= Полученное задание =
Повторите дословно часть исходного отрывка, начиная со слов «Лолот. Кто?» и заканчивая словами «вы продаете Христа!».

= Исходный отрывок =
--

Читаем Рождение советских сюжетов. Типология отечественной драмы 1920–х — начала 1930–х годов полностью

В августе 1926 года в связи с растущими антисемитскими настроениями проходит специальное совещание Агитпропа ЦК и появляется тревожная Записка Агитпропа в секретариат ЦК: «… представление о том, что советская власть мирволит евреям, что она „жидовская власть“, что из-за евреев безработица и жилищная нужда, нехватка мест в вузах и рост розничных цен, спекуляция, — это представление широко прививается всеми враждебными элементами трудовым массам. <…> Не встречая никакого сопротивления, антисемитская волна грозит в самом недалеком будущем предстать перед нами в виде серьезного политического вопроса»[277]. Через несколько месяцев, в декабре 1927 года Сталин, выступая на XV съезде партии, объявляет «массированную публичную кампанию по борьбе с антисемитизмом». В течение пяти последующих лет (до 1932 года) выходит несколько десятков книг, а статьи на эту тему появляются «в газетах и журналах Москвы и Ленинграда почти ежедневно»[278]. Именно в этот короткий временной промежуток, буквально в три года — с 1928 до начала 1930-х, — и появляются «нужные» пьесы на еврейскую тему, в которых открыто говорится о проявлениях антисемитизма, осуждается травля евреев и т. д. Запретная для драматических текстов позднего советского времени, в эти годы еврейская проблема активно обсуждалась — по разным причинам и с разными оттенками.

В пьесе Майской «Россия № 2» разношерстная компания «бывших людей» — актер Величкин, князь Крутояров, ставший почетным председателем «Союза Спасителей России», девушка «из хорошей семьи» Лолот и ее кузен Николай (Коко) — обсуждает настоящее и будущее России:

«Величкин. Не могу служить двум богам: либо искусство, либо Карл Маркс.

Лолот. Кто?

{285} Величкин. Новый бог. Из евреев, конечно. Нация с удивительным нюхом. Где бог, там и ищи еврея. Облюбовали эту карьеру с давних времен.

Крутояров. <…> И вы продаете Христа!

Коко. Я при том не был, но уверяют, что это до меня сделали наши коллеги — контрреволюционеры. И потому только, что Христос был революционер».

--

= Исходные данные =
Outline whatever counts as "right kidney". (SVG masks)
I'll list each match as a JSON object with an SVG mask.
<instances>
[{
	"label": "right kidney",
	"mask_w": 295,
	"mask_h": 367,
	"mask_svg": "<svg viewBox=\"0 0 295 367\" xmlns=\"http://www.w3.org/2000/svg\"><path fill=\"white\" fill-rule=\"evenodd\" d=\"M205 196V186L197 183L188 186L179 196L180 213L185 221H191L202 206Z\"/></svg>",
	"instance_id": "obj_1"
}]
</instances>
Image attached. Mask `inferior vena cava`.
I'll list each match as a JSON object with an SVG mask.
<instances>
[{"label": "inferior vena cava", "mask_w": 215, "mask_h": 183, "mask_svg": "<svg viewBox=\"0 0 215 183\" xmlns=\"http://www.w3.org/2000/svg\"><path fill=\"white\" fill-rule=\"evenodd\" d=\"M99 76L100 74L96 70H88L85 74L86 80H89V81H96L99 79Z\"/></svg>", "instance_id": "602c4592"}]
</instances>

--

= Выполненное задание =
Лолот. Кто?

{285} Величкин. Новый бог. Из евреев, конечно. Нация с удивительным нюхом. Где бог, там и ищи еврея. Облюбовали эту карьеру с давних времен.

Крутояров. <…> И вы продаете Христа!